Os ecos vão compridos e sonoros. É natural. Sejamos claros. O livro de Proença de Carvalho sobre o “Processo Leonor Beleza” e o seu lançamento na semana passada - onde também fui, entre centenas de outros, movido por vários imperativos de consciência - são actos tão indesejáveis quanto indispensáveis, tão anormais quanto devidos, tão atípicos quanto corajosos e honrados. E é nesse intervalo entre a indesejabilidade do acto e a sua indispensabilidade que tudo exactamente se joga e se explica. O acto não é desejável: na concepção de qualquer sistema de justiça, não é desejável que tais coisas tenham que acontecer. Mas o acto era, fora de qualquer dúvida, absolutamente indispensável.

Um dos princípios-guia mais nobres, nestas coisas do direito, da justiça e do processo, é o princípio da “igualdade das armas”. E, perante os sucessivos e reiterados atropelos de direitos elementares e da posição dos arguidos, com reiterada violação do “segredo de justiça”, distorcendo-se, enxovalhando-se e “condenando-se” antecipadamente, instilando-se ideias falsas, informando enviesadamente a opinião pública, alimentando a irracionalidade de emoções primárias e pressionando-se ou sugerindo pressionar-se o tribunal, era indispensável equilibrar, embora já só limitadamente, este “jogo” perverso.
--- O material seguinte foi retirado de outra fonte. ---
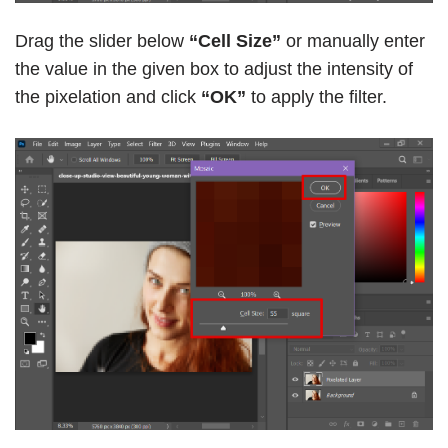
Drag the slider below
“Cell Size”
or manually enter
the value in the given box to adjust the intensity of
the pixelation and click
“OK”
to apply the filter.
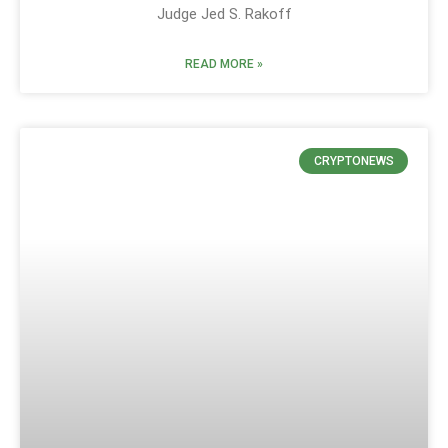
Judge Jed S. Rakoff
READ MORE »
CRYPTONEWS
Dando a cara. Com serenidade, objectividade e clareza.

Que se tenha tornado indispensável um acto indesejável diz quase tudo. Que esta indispensabilidade, evidente para qualquer consciência medianamente informada, gerasse a adesão rápida, espontânea e extraordinária que esta gerou diz tudo também quanto ao grau de consciência (e de repúdio) que existe hoje a respeito do estado a que se chegou.

Sejamos claros, outra vez. Nada disto teria acontecido não fora a reiterada e prolongada violação do “segredo de justiça”. Não é, aliás, caso virgem. Mas, indo às questões realmente substantivas e relevantes, a adesão àquele indesejável acto indispensável põe a claro quanto o sentimento de justiça instintivo de tanto cidadão comum se foi sentindo ferido face a uma acusação inverosímil, claramente desproporcionada e excessiva; e, para muitas e boas consciências jurídicas do país, bem formadas e informadas, também o repúdio da leviandade (cuja ideia ficou) quanto à possibilidade de a acusação ter saltado para os caminhos ínvios e resvaladiços do “dolo eventual”, apenas porque, entretanto, prescrevera a possibilidade de acusar por “negligência” - a qual, com os elementos que conheço, também seria descabida.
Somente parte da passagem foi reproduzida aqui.